If the amendment agreement cannot be invoked against the guarantor, a postponement of rent payment for three months will imply that the lessor now only has three months (and not six) to report a claim for coverage, under the example clause above.
The lessors position will in such cases be even worse if the obligation to pay rent is postponed by six months. If so, the guarantee’s deadline for reporting claims after maturity will have expired, and the lessor will be left with a claim against the lessee. At this stage it is likely that the chances of getting coverage from the lessee are limited.
A lessor who does not check the terms of the guarantee-agreement prior to granting postponements in the obligations to pay rent or rent exemptions, will therefore be at risk of either losing or reducing his claim against the guarantor if the ret payment postponement does not “save” the lessee’s business, and the lessee subsequently breaches its obligations.
Many lessors may experience that lessees will have trouble paying their rent in the coming period.
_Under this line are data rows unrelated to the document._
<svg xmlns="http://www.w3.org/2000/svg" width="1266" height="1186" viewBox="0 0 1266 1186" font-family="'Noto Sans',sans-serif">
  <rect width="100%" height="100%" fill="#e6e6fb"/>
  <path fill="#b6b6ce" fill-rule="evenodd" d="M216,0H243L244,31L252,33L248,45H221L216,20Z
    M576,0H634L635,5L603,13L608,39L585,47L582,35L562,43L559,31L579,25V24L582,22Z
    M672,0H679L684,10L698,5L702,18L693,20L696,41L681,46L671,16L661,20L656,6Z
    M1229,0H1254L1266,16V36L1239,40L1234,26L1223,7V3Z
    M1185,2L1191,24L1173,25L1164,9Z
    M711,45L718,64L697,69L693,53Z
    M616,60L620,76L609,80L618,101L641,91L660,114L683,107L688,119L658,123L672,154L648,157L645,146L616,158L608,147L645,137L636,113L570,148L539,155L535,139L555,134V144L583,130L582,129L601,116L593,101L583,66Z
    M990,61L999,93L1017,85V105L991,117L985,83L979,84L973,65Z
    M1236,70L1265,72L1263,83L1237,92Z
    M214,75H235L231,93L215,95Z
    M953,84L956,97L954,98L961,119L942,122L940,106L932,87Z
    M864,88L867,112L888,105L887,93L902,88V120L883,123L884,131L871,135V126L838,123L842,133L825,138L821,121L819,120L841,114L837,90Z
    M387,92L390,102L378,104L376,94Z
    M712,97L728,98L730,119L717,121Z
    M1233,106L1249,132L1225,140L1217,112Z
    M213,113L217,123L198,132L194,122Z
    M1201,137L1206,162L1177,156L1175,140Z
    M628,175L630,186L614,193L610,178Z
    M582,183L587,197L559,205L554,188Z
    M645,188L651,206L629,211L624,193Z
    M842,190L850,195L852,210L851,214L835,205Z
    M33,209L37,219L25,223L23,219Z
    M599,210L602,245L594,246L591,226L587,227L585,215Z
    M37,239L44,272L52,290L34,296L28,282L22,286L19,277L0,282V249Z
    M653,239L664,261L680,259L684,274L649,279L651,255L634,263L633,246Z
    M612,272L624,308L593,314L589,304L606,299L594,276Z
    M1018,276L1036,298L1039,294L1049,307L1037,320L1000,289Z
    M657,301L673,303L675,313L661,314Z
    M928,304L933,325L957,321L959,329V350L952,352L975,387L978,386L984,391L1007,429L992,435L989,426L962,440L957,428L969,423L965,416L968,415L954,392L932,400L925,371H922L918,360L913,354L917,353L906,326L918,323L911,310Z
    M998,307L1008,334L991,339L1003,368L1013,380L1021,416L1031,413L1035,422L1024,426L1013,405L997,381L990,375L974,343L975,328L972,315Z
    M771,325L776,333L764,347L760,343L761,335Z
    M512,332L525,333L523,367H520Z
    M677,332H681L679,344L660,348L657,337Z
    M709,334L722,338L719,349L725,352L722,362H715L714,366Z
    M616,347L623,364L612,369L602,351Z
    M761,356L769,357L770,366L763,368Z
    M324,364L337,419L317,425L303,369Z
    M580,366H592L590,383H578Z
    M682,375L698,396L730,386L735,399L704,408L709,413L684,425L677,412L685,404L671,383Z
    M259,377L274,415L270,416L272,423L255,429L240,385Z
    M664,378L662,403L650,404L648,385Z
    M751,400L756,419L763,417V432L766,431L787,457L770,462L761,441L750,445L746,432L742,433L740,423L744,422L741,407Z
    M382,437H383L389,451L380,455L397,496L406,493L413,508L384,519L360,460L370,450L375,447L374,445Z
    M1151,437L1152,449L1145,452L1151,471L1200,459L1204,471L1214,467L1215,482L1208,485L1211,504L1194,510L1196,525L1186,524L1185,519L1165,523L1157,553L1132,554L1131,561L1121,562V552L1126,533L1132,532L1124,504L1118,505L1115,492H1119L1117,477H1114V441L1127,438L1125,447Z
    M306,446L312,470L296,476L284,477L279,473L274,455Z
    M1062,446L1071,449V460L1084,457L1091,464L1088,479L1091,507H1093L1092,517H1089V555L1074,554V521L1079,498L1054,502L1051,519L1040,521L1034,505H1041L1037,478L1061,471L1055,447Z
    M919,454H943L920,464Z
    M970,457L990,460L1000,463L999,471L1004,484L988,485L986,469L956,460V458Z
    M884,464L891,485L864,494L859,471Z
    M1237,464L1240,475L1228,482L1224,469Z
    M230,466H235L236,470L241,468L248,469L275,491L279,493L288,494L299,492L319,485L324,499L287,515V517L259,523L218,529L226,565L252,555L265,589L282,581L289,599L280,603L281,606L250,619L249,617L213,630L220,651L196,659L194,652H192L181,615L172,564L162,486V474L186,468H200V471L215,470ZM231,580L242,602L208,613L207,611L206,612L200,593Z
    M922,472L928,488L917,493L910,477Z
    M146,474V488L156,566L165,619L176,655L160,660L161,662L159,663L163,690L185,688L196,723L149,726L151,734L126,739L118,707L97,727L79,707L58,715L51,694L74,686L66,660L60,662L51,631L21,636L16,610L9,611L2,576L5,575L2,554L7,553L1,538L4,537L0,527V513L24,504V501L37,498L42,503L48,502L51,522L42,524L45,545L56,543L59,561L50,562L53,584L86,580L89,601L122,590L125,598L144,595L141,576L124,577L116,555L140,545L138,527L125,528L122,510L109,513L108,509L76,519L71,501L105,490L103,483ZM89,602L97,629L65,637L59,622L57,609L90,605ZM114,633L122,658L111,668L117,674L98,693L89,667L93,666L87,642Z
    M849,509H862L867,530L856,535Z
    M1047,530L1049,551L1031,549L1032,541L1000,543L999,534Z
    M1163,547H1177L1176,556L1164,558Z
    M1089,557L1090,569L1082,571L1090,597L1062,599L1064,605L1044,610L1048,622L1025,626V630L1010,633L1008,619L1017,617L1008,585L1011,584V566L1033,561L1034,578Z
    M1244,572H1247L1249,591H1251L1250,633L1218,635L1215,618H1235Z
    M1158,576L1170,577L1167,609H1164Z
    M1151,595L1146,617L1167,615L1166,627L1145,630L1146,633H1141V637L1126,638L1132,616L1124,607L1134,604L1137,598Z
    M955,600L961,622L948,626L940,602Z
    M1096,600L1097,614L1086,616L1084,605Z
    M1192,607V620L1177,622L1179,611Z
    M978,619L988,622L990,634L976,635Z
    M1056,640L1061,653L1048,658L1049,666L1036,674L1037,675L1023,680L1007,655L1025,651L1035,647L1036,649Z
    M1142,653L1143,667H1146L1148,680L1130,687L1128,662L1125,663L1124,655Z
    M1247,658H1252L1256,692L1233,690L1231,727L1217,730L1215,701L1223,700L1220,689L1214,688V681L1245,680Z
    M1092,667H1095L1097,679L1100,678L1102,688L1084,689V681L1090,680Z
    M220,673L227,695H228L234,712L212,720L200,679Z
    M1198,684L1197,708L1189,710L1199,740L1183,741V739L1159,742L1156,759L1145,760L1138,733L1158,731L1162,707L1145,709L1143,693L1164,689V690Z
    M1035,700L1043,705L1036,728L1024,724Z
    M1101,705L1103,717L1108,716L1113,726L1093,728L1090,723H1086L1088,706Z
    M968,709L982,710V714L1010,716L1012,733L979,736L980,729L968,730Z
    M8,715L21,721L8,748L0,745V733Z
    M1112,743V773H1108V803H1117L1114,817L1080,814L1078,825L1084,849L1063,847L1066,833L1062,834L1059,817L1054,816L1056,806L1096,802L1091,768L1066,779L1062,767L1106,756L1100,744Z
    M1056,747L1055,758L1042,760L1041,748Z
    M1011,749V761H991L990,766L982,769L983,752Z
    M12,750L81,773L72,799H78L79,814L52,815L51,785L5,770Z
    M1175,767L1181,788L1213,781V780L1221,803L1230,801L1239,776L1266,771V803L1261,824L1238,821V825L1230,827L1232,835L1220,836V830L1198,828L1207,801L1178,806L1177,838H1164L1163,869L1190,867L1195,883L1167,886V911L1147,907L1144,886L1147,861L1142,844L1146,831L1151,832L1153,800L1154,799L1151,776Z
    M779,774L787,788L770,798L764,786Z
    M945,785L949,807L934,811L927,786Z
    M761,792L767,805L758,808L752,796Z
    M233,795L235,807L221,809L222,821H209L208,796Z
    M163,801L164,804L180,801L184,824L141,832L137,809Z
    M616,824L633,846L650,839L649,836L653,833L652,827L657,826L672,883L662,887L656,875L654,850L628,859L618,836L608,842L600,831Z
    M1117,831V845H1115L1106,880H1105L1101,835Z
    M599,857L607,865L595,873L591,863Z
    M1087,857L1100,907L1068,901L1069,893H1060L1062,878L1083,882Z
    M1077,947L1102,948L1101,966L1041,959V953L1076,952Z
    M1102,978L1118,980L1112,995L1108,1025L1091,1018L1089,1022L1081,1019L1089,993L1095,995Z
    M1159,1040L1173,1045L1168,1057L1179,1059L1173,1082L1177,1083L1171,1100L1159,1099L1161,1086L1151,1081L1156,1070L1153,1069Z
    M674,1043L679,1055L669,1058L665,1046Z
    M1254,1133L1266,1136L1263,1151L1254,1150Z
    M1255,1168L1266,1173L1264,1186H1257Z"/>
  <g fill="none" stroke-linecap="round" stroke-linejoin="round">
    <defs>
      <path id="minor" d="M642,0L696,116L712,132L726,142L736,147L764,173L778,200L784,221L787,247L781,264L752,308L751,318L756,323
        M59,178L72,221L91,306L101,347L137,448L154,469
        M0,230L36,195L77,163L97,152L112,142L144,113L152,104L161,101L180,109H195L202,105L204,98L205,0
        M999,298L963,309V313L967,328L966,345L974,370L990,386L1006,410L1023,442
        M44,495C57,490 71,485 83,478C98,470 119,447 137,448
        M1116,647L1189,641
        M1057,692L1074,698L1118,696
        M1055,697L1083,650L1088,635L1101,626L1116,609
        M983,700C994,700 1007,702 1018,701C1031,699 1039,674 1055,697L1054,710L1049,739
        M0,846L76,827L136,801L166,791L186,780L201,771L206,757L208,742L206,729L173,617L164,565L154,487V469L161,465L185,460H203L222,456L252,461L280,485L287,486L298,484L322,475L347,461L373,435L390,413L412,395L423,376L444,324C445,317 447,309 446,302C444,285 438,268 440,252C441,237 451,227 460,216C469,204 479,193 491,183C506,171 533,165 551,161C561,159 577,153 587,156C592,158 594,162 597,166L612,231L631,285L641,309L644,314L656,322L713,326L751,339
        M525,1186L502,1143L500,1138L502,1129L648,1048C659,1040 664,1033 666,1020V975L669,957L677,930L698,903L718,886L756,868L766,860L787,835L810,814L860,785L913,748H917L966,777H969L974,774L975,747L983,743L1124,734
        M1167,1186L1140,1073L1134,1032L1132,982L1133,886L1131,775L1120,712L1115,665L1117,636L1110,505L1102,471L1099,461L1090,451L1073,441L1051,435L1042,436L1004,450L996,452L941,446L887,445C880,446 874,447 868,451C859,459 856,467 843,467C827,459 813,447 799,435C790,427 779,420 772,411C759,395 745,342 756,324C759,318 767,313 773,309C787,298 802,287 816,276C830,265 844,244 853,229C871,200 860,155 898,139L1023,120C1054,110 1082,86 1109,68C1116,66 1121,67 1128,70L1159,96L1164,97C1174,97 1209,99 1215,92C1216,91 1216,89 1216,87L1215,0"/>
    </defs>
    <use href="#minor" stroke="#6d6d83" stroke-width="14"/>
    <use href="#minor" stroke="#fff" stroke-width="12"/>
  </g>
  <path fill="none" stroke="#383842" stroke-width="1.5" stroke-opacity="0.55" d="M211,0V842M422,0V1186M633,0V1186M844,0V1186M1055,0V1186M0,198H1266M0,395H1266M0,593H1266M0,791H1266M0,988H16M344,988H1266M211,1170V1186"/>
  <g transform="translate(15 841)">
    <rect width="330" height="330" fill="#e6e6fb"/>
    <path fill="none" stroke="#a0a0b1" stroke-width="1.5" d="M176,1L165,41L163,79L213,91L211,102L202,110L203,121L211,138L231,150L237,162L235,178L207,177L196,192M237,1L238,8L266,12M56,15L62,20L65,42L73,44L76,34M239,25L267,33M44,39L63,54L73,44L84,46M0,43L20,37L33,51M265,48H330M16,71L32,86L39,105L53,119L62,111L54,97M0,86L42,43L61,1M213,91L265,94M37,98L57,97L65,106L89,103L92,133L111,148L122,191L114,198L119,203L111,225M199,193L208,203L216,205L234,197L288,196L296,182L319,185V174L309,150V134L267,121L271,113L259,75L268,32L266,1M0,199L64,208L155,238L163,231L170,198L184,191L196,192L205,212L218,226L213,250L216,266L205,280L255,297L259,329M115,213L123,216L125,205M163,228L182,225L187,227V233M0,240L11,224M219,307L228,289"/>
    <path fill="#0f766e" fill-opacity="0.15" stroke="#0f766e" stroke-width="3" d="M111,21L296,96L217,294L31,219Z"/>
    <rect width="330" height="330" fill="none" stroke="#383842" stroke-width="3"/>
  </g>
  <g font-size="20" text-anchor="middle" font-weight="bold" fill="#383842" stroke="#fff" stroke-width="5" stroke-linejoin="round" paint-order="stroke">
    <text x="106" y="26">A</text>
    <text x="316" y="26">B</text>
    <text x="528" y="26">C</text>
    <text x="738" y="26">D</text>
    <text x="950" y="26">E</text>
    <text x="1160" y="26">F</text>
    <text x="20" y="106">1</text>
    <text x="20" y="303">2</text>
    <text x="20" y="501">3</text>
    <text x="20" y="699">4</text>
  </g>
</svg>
If lessors, in order to help the lessees in a troubled time, accepts reduction of rent or other changes of terms and conditions in the lease, this must be done with a conscious focus to the content, limitations and the conditions in the lessee’s guarantee.
As the lessor’s assistance is predetermined by the lessee’s financial situation, the lessee’s guarantee may be an important last chance opportunity in situations where the alterations of the terms and conditions in the lease are not sufficient to help the lessee through the troubled time.
As mentioned, changes in the contract do not automatically lead to corresponding changes in the guarantee. Changes of the guarantee requires the consent of the guarantor. If the lessor and lessee jointly make changes to the lease, which cannot be characterised as minor changes, the guarantor must be contacted and informed of the specific changes. The consequence of failing to make such a notification may be that the guarantor’s agreement with the lessee lapses, the lessee enters into bankruptcy and the parties “rescue operation” becomes futile.
COVID-19 leads to significant challenges regarding operation and turnover in the industry and commercial life. Flexible and temporary adjustments of terms and conditions in the lease may help the industry and commercial life to survive the ongoing pandemic. However, it is important to ensure that the guarantor is involved in relation to implementations of flexible and temporary changes of terms and conditions in the lease, so that the rescue operation will have its intended effect.